> _PROBLEM STATEMENT_
Please convert the text lines from every item into a Markdown table with the columns "Row" and "Line", numbering each row and skipping blank lines. Leave the pictures out of the answer.

> _Collected data_

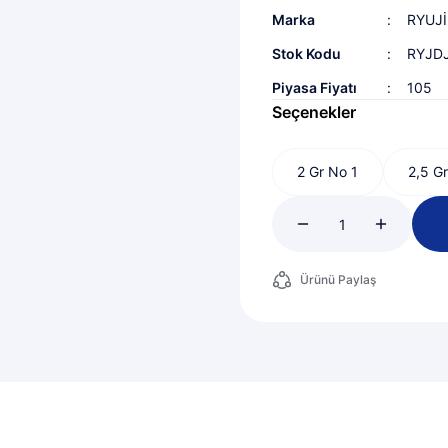
Marka
RYUJİ
Stok Kodu
RYJD
Piyasa Fiyatı
105
Seçenekler
2 Gr No 1
2,5 G
Ürünü Paylaş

> _OUTPUT FOR THIS TASK_
| Row | Line |
|---|---|
| 1 | Marka |
| 2 | RYUJİ |
| 3 | Stok Kodu |
| 4 | RYJD |
| 5 | Piyasa Fiyatı |
| 6 | 105 |
| 7 | Seçenekler |
| 8 | 2 Gr No 1 |
| 9 | 2,5 G |
| 10 | Ürünü Paylaş |